The fascist counter-revolutions and reactionary insurgencies that disfigured Europe across the ‘Thirty Years War’ 1914–45 generated, in the realm of literature, art, music, and periodical publication, a complex culture of resistance in anti-fascism. More than the sum of its socialist, liberal democratic, Communist and feminist parts, anti-fascism formed a distinct cultural sphere in Europe and the United States, with its own newspapers, journals, publishing styles, and audiences. The links it forged between European and non-European poets and writers focused on the threat of fascism in Austria, Germany, and Italy, provoked, in turn, questions about the nature of European colonial war abroad, gender relations in democratic nations, and the sources of fascism’s strength. Paying particular attention to both the place of gender in the anti-fascist imagination, by way of a reading of Virginia Woolf, and the anti-colonial challenge anti-fascism faced, this chapter explores literary responses to fascism.
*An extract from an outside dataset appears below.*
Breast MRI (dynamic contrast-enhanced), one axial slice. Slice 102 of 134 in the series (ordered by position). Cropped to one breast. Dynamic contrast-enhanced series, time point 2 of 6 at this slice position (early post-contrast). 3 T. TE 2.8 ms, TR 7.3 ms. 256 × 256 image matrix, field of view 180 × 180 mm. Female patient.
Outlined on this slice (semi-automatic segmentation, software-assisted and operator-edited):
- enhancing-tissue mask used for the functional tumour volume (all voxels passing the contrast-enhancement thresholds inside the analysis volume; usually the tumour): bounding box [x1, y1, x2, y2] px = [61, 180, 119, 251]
The second chapter explores how middle-class Americans responded to the modernist battle cry “make it new!” not only by embracing new technologies, fashions, and aesthetic forms but also, and more simply, by representing poor white people as antiquated—a practice intended to throw into relief middle-class modernness. I argue that William Faulkner’s novel As I Lay Dying (1930) interrogates ideas about poor white southerners’ backwardness set forth by eugenics and other modern movements. Faulkner deployed the structural forms and stylistic techniques that define modernism in response to the challenge of fictionally representing the ideas and experiences of rural poor white characters in new ways. Signal modernist devices like stream-of-consciousness narration allow poor white speakers to articulate sophisticated thoughts that their somewhat narrow lexicons would otherwise make it hard to voice.
Some of the most celebrated writers of the 1930s generation dabbled with Marxist politics, but later renounced their earlier political commitments. A Cold War critical consensus emerged that saw Communism and its socialist realist theory of art as deadening forces, that were incompatible with good writing. Shifting the focus to some less canonical figures, the chapter sees the relationship between Communism and literature in the 1930s as a more productive one. The chapter focuses on three ‘conversion narratives’, whose protagonists move from false consciousness to political commitment: Sylvia Townsend Warner’s Summer Will Show, Mulk Raj Anand’s Untouchable, and Lewis Grassic Gibbon’s A Scots Quair. These novels have complicated relationships to socialist realism. They want to cut through ideological fog and to see ‘reality as it is’ and ‘whither it is moving’ (in Radek’s phrase), but they use modernist literary techniques to this end, and grapple with epistemological doubt. They also complicate the traditional Marxist emphasis on class by putting it into dialogue with gender, sexuality, race, national identity, and rural identity.